WHAT TO WORK ON: Top to bottom, give the entries again exactly as written.

[Recorded data]
--------
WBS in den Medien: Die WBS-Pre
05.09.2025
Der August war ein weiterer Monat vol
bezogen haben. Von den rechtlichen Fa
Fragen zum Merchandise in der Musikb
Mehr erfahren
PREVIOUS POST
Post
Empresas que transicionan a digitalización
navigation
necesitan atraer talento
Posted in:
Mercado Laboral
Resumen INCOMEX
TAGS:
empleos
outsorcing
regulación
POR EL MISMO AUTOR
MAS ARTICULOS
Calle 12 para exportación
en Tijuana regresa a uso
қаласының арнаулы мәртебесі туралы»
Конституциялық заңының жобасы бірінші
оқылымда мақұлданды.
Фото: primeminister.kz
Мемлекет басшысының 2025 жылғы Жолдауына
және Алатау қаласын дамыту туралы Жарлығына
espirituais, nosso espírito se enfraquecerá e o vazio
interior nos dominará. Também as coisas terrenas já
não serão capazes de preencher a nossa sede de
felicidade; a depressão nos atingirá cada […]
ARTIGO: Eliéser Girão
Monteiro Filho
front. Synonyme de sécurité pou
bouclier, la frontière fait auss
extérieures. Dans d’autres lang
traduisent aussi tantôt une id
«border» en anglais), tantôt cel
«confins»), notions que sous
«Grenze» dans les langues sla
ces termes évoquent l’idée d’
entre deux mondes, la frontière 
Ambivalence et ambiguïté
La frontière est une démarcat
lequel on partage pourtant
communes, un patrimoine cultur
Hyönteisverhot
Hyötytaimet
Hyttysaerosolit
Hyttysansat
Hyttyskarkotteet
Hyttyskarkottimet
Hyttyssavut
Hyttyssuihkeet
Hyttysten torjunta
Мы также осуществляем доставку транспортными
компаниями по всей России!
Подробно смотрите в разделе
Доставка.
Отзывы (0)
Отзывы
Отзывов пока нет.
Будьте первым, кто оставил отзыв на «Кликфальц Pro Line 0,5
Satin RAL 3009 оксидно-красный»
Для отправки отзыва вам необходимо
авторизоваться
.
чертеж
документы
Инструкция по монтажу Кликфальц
--------
EXPECTED OUTPUT:
WBS in den Medien: Die WBS-Pre
05.09.2025
Der August war ein weiterer Monat vol
bezogen haben. Von den rechtlichen Fa
Fragen zum Merchandise in der Musikb
Mehr erfahren
PREVIOUS POST
Post
Empresas que transicionan a digitalización
navigation
necesitan atraer talento
Posted in:
Mercado Laboral
Resumen INCOMEX
TAGS:
empleos
outsorcing
regulación
POR EL MISMO AUTOR
MAS ARTICULOS
Calle 12 para exportación
en Tijuana regresa a uso
қаласының арнаулы мәртебесі туралы»
Конституциялық заңының жобасы бірінші
оқылымда мақұлданды.
Фото: primeminister.kz
Мемлекет басшысының 2025 жылғы Жолдауына
және Алатау қаласын дамыту туралы Жарлығына
espirituais, nosso espírito se enfraquecerá e o vazio
interior nos dominará. Também as coisas terrenas já
não serão capazes de preencher a nossa sede de
felicidade; a depressão nos atingirá cada […]
ARTIGO: Eliéser Girão
Monteiro Filho
front. Synonyme de sécurité pou
bouclier, la frontière fait auss
extérieures. Dans d’autres lang
traduisent aussi tantôt une id
«border» en anglais), tantôt cel
«confins»), notions que sous
«Grenze» dans les langues sla
ces termes évoquent l’idée d’
entre deux mondes, la frontière 
Ambivalence et ambiguïté
La frontière est une démarcat
lequel on partage pourtant
communes, un patrimoine cultur
Hyönteisverhot
Hyötytaimet
Hyttysaerosolit
Hyttysansat
Hyttyskarkotteet
Hyttyskarkottimet
Hyttyssavut
Hyttyssuihkeet
Hyttysten torjunta
Мы также осуществляем доставку транспортными
компаниями по всей России!
Подробно смотрите в разделе
Доставка.
Отзывы (0)
Отзывы
Отзывов пока нет.
Будьте первым, кто оставил отзыв на «Кликфальц Pro Line 0,5
Satin RAL 3009 оксидно-красный»
Для отправки отзыва вам необходимо
авторизоваться
.
чертеж
документы
Инструкция по монтажу Кликфальц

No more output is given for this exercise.